More from Statist. Surv. Volume 3 (2009), 96-146. Causal inference in statistics: An overview, by Judea Pearl illustrated using a general theory of causation based on the Structural Causal Model (SCM) described in Pearl (2000a), which subsumes and unifies other approaches to causation, and provides a coherent mathematical foundation for the analysis of causes and counterfactuals.
- In particular, the paper surveys the development of mathematical tools for inferring (from a combination of data and assumptions) answers to three types of causal queries:
- (1) queries about the effects of potential interventions, (also called “causal effects” or “policy evaluation”)
- (2) queries about probabilities of counterfactuals, (including assessment of “regret,” “attribution” or “causes of effects”) and
(3) queries about direct and indirect effects (also known as “mediation”).
- Finally, the paper defines the formal and conceptual relationships between the structural and potential-outcome frameworks and presents tools for a symbiotic analysis that uses the strong features of both.
- CHAPTER 9 Mediation: The Search for a Mechanism 299
- Total effect = direct effect + indirect effect ???
Total effect (x=0 -> x=1 ) = NDE(x=0-> x=1) - NIE(x=1 -> x=0)

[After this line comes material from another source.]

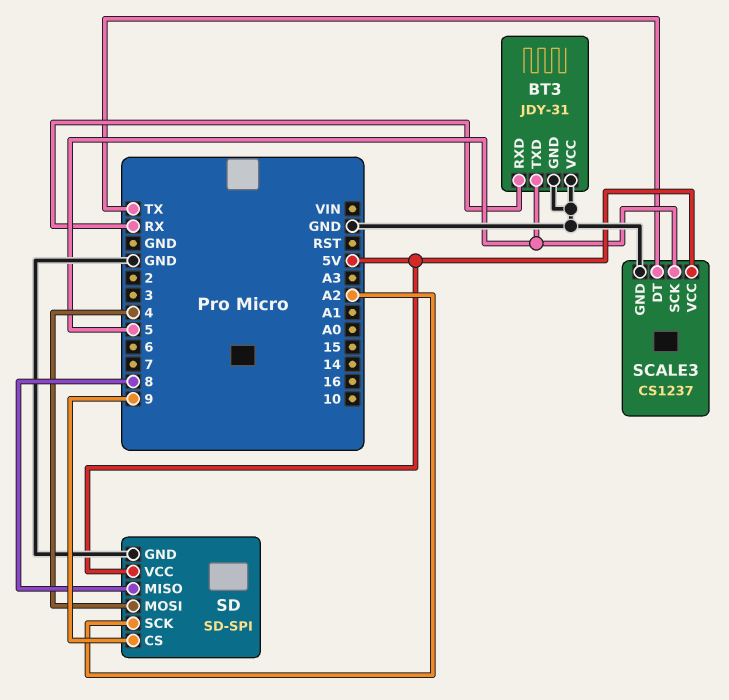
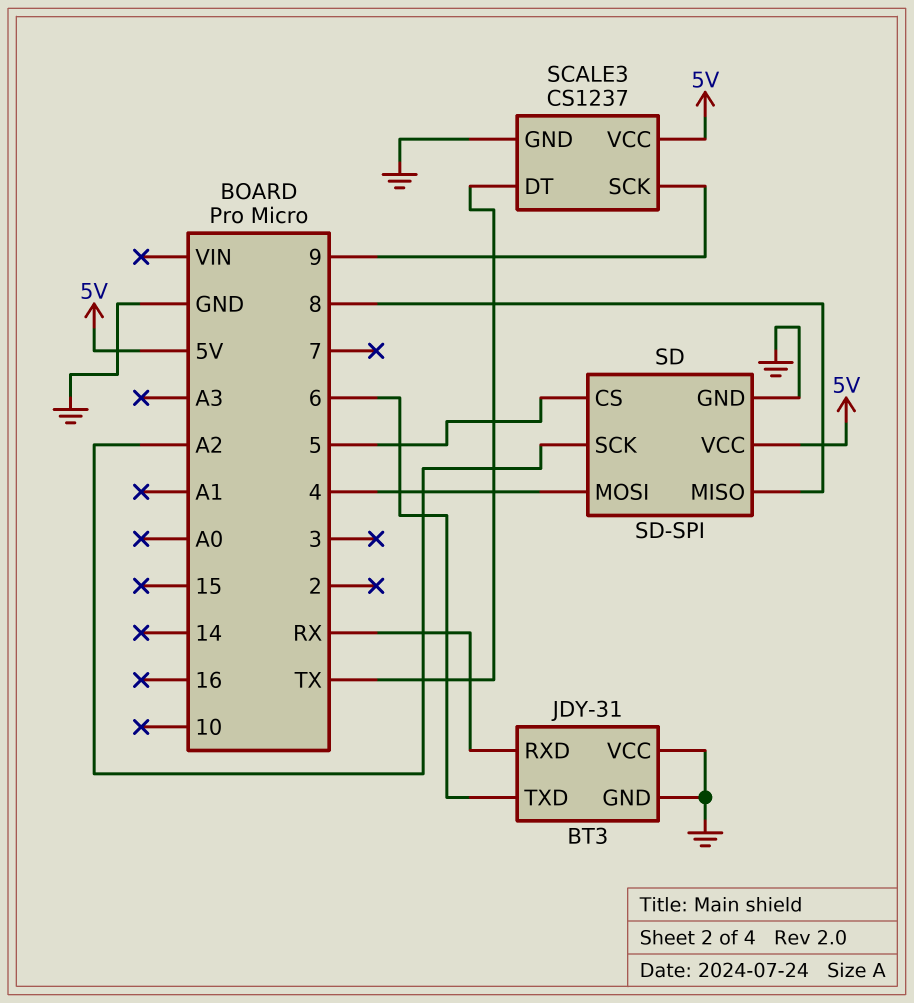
BT3 pin TXD: 5 -> 6
SCALE3 pin SCK: 5 -> 9
SD pin CS: 9 -> 5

CHAPTER 10 Big Data, Artificial Intelligence, and the Big Questions 349
- Some other comments from here
- “Pearl promotes his extension of probability calculus and nonparametric structural equation models (directed acyclic graphs or DAGs) as the solution to the problem of inferring causes from observational data. “
“f you have good subject knowledge about a research topic, you will have an understanding of the dependencies between relevant variables and you can use graphical methods as one of the tools to clarify the implications of the model, but that’s really it.”
“the differences between these approaches to causal inference are far less important than their simmilarities. Support for this includes a construction by Thomas Richard and James Robins incorporating counterfactuals into graphical cause-and-effect models, thereby unifying various threads of the causal inference literature. [“Single world intervention graphs (SWIGS): A unification of the counterfactual and graphical approaches to causality.” April 2013.] “
- “Results based on a causal model are no better than its underlying assumptions. These assumptions can represent a researcher’s knowledge and experience.”
- ” However, many scholars are concerned that model assumptions represent researcher bias, or are simply unexamined. David Freedman emphasizes this: Assumptions behind models are rarely articulated, let alone defended. The problem is exacerbated because journals tend to favor a mild degree of novelty in statistical procedures. Modeling, the search for significance, the preference for novelty, and the lack of interest in assumptions—these norms are likely to generate a flood of non-reproducible results.”